Outcomes – Education, Labour & Identity
  • PISA (Programme for International Student Assessment) & other metrics: these international assessments show that immigrant students in Canada achieve scores rivaling or exceeding non-immigrants, often reflecting their parents' high educational attainment.

  • Inter-generational mobility: this refers to how well children do financially and socially compared to their parents. In Canada, children of immigrants often out-earn their parents, partly due to better credential recognition (their foreign degrees/skills being accepted) and Canadian schooling.

  • Labour-force participation (the percentage of a group working or actively looking for work) is high by Western standards, partly due to Canada’s liberal market economy, which tends to value general rather than occupation-specific skills, making it easier for immigrants to find work.

  • Attachment Puzzle: first-generation immigrants often display stronger emotional attachment to Canada (feel more loyal or grateful towards the country) than their Canadian-born children; this is hypothesised to be linked to gratitude for opportunity versus the children's experience of discrimination.

  • Quebec: newcomers show weaker identification with the province than with Canada as a whole; this gap widened during debates over religious symbols (like Bill 21, which bans public servants in positions of authority from wearing religious symbols), indicating a point of tension for some immigrants.

Persistent Inequalities & the Modern Vertical Mosaic
  • Despite 50 years of multicultural & equity policy, earnings gaps persist: this means despite policies aimed at equality, significant differences in income still exist among different groups.

    • StatsCan (latest): racialized men (meaning men identified as visible minorities) of Arab, Filipino, Southeast-Asian, Latin-American & Black origins earn substantially less weekly than white men, indicating a clear income disparity based on race.r>

    • Racialized women trail less dramatically but Black & Latin-American women still earn markedly less than white women.

  • Racialization of Poverty: this describes the spatial overlap of racialized communities & low-income neighbourhoods (e.g., Toronto mapping studies show specific areas where racialized groups are concentrated and suffer from higher poverty rates).

  • The Vertical Mosaic persists: this indicates that systemic disparities (long-standing, inherent differences) in income, wealth, and senior-level representation (who gets top jobs) still exist, echoing John Porter's original concept of social stratification along ethnic lines.


Ethical & Practical Implications Discussed by Lecturer
  • Historical discrimination demands ongoing reconciliation & apology (e.g., for past internments, the head tax, and the exclusion of Jewish refugees); this means acknowledging past wrongs and working towards making amends.

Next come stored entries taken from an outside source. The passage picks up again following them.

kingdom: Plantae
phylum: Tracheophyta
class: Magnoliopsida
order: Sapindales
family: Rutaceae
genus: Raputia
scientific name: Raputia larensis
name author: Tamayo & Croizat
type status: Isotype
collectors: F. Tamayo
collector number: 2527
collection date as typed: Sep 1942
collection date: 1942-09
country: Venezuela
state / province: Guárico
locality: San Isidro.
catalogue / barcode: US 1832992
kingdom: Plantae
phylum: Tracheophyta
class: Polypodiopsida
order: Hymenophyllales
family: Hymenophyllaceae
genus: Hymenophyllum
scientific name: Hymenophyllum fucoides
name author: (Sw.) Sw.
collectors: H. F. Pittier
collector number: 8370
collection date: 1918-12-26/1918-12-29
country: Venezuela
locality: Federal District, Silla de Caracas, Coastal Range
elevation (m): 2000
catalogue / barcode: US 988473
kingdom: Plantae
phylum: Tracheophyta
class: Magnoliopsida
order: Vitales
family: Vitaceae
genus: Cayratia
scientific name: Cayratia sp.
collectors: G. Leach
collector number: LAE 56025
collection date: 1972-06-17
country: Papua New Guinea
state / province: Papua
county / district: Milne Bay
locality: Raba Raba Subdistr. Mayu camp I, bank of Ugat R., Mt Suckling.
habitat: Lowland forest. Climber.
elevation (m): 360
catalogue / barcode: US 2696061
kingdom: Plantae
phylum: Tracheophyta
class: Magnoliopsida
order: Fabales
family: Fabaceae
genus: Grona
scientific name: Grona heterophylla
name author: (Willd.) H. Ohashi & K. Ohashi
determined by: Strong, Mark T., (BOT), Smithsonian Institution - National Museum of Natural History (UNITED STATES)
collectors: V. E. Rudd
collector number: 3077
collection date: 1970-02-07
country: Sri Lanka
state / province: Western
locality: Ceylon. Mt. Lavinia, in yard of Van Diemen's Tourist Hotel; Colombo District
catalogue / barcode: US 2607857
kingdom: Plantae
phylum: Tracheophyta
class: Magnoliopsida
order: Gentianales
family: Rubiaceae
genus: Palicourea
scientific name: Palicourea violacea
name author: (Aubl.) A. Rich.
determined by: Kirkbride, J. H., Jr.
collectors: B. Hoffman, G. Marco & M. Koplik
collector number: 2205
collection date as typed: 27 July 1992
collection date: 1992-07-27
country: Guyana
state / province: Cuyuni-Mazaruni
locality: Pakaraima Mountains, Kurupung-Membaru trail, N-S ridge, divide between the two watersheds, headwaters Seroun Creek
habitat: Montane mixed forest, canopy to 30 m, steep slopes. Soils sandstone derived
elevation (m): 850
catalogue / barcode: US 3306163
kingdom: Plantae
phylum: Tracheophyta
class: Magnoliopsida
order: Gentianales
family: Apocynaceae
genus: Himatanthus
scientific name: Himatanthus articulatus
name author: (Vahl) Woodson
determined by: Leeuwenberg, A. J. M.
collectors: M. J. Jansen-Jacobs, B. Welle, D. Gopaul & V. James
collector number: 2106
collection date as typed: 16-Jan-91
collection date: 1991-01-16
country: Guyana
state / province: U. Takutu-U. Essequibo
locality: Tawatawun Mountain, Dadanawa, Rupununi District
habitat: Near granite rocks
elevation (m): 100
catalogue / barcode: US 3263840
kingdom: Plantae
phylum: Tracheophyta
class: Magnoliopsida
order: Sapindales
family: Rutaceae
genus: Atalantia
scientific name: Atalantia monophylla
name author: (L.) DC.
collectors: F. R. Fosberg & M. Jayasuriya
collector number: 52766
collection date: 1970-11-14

  • The current housing-affordability crisis illustrates the need to synchronize immigration levels with infrastructure & supply (e.g., ensuring there are enough homes, transportation, and services to accommodate new residents).

  • Rapid immigration spikes risk fuelling xenophobic backlash (strong dislike or fear of people from other countries); Canada’s erstwhile (former) “exceptional” consensus (general agreement) on immigration being positive is fragile, meaning public support could decline.

  • Balancing economic demand (e.g., needing immigrants to fill skills shortages or address demographic ageing – where the population gets older and there are fewer workers) with social cohesion (how well people in a society get along and feel united) remains a central policy dilemma.

Looking Ahead
  • Trudeau government signals immigration-level moderation after 2023, meaning a slowdown in the number of immigrants accepted; population-growth forecasts are set to slow as a result.

  • Emerging research avenues: this refers to areas where more study is needed, such as the effectiveness of employment equity policies, how identity develops in second-generation immigrants, comparing the impact of interculturalism vs. multiculturalism, and developing policy responses to current housing & labour-market strains (pressures).